The twentieth century experienced a manifold increase in the size of government, at all levels, but concentrated in the United States at the federal level. The political decision structure accelerated this growth. Congress found itself able to advance popular spending programs separately from the imposition of taxes needed to finance them. Further, the spending process itself was effectively decentralized through the delegation of authority to committees, members of which were necessarily responsive to interest groups. Sporadic efforts to reform the budgetary decision structure have been unsuccessful.
Ideas have consequences. The heritage of budget deficits can be traced, in part, to the now-discredited Keynesian economics, which dominated the academies in mid-century and influenced political arguments from the 1960s. The Keynesian response to the Great Depression neglected monetary relevance, causal and corrective, and emphasized budgetary expansion through debt finance, soft-pedaled by a bizarre denial that the incidence of spending even exists. Politicians were delighted with this logic and rushed in to expand government outlay.
As concerns over mounting deficits emerged in the late 1970s and early 1980s, opportunities were missed to introduce a constitutional amendment for budget balance. In part, this failure was due to the Reagan administration’s distraction by supply-side arguments, which relegated deficit worries to the second order of smalls. The Reagan cuts in marginal tax rates did, indeed, set the stage for economic growth, which during the 1990s obscured the fiscal profligacy inherent in existing institutions and attitudes.
Fiscal responsibility again moved to center stage in public discussion in the early 2000s, as responses to terrorism and natural disasters supplemented ordinary proclivities to expand governmental outlays. The urgency of reform is exacerbated by the recognition that creditor accounts have increasingly been accumulated by Asian central banks.
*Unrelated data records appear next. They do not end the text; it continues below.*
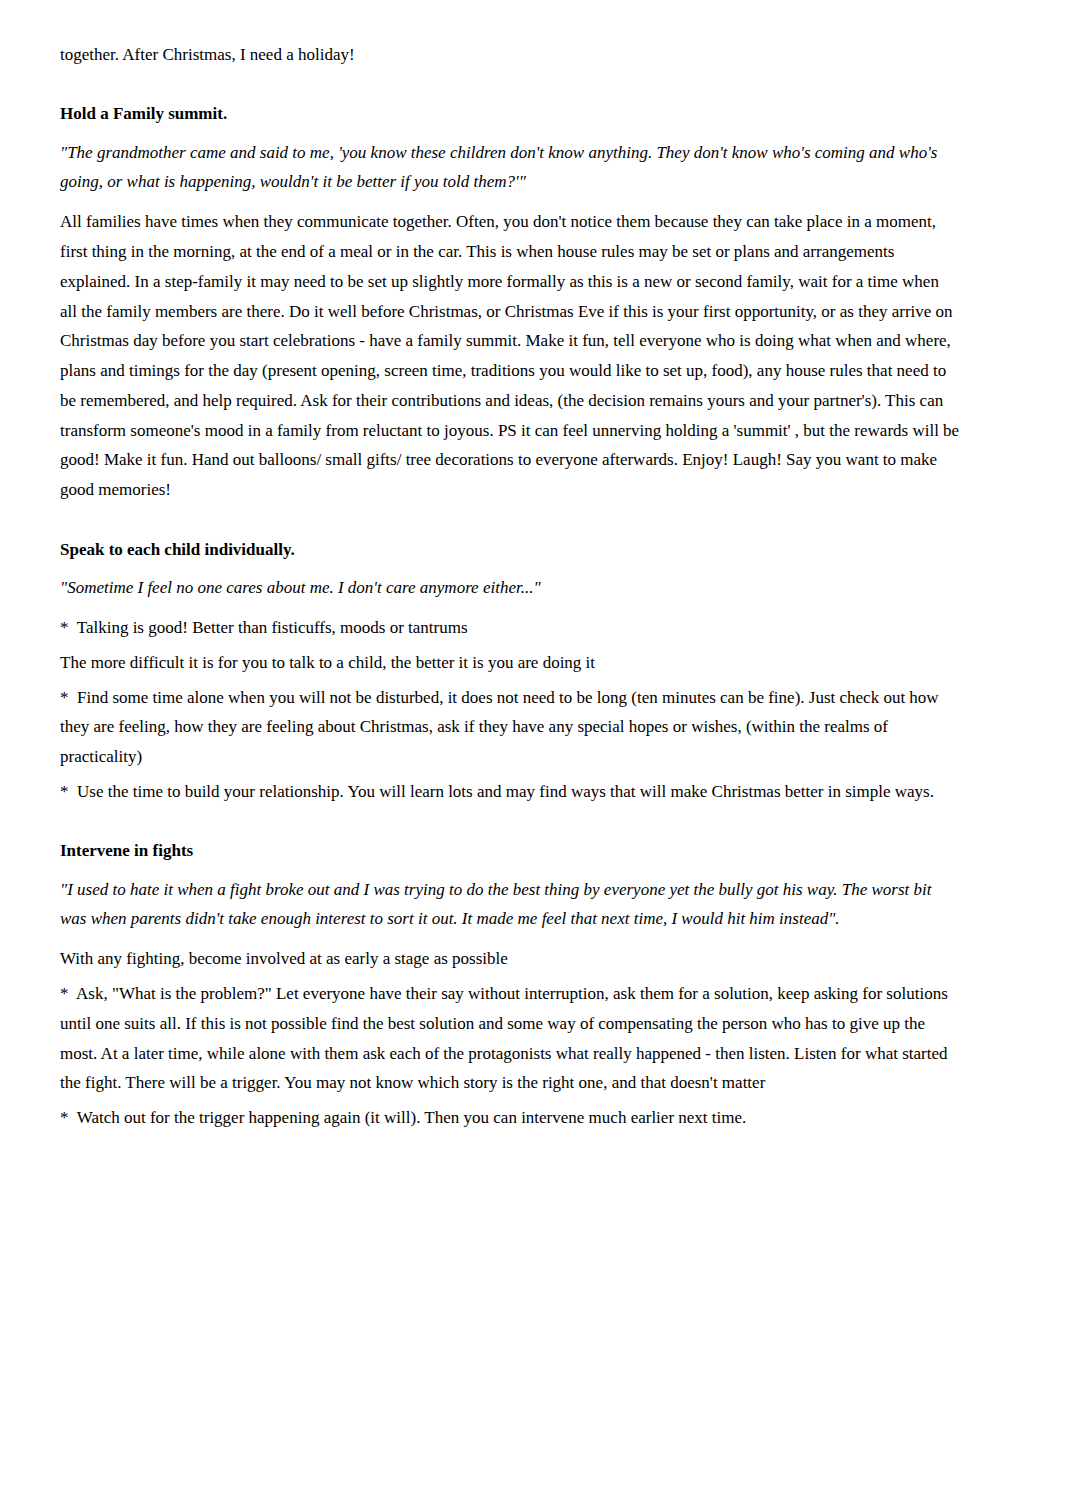together. After Christmas, I need a holiday!
Hold a Family summit.
"The grandmother came and said to me, 'you know these children don't know anything. They don't know who's coming and who's going, or what is happening, wouldn't it be better if you told them?'"
All families have times when they communicate together. Often, you don't notice them because they can take place in a moment, first thing in the morning, at the end of a meal or in the car. This is when house rules may be set or plans and arrangements explained. In a step-family it may need to be set up slightly more formally as this is a new or second family, wait for a time when all the family members are there. Do it well before Christmas, or Christmas Eve if this is your first opportunity, or as they arrive on Christmas day before you start celebrations - have a family summit. Make it fun, tell everyone who is doing what when and where, plans and timings for the day (present opening, screen time, traditions you would like to set up, food), any house rules that need to be remembered, and help required. Ask for their contributions and ideas, (the decision remains yours and your partner's). This can transform someone's mood in a family from reluctant to joyous. PS it can feel unnerving holding a 'summit' , but the rewards will be good! Make it fun. Hand out balloons/ small gifts/ tree decorations to everyone afterwards. Enjoy! Laugh! Say you want to make good memories!
Speak to each child individually.
"Sometime I feel no one cares about me. I don't care anymore either..."
* Talking is good! Better than fisticuffs, moods or tantrums
The more difficult it is for you to talk to a child, the better it is you are doing it
* Find some time alone when you will not be disturbed, it does not need to be long (ten minutes can be fine). Just check out how they are feeling, how they are feeling about Christmas, ask if they have any special hopes or wishes, (within the realms of practicality)
* Use the time to build your relationship. You will learn lots and may find ways that will make Christmas better in simple ways.
Intervene in fights
"I used to hate it when a fight broke out and I was trying to do the best thing by everyone yet the bully got his way. The worst bit was when parents didn't take enough interest to sort it out. It made me feel that next time, I would hit him instead".
With any fighting, become involved at as early a stage as possible
* Ask, "What is the problem?" Let everyone have their say without interruption, ask them for a solution, keep asking for solutions until one suits all. If this is not possible find the best solution and some way of compensating the person who has to give up the most. At a later time, while alone with them ask each of the protagonists what really happened - then listen. Listen for what started the fight. There will be a trigger. You may not know which story is the right one, and that doesn't matter
* Watch out for the trigger happening again (it will). Then you can intervene much earlier next time.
A constitutional amendment could take the following form. In its final budget resolution, Congress should restrict estimated spending to the limits imposed by estimated tax revenues. This requirement should be waived only upon approval separately by three-fourths of the House of Representatives and the Senate. This exception would allow for debt financing of federal outlay in situations that are indeed extraordinary (major wars, natural disasters), an exception recognized by classical public finance.
Such a constitutional amendment would exert a major impact on world attitudes. Such action would, in itself, increase prospects that the dollar would not lose its role as the international reserve currency. The attainment of fiscal responsibility by the United States, both in fact and appearance, is imperative. Specific amendment of the Constitution offers the means for telling the world that the fiscal house is in order.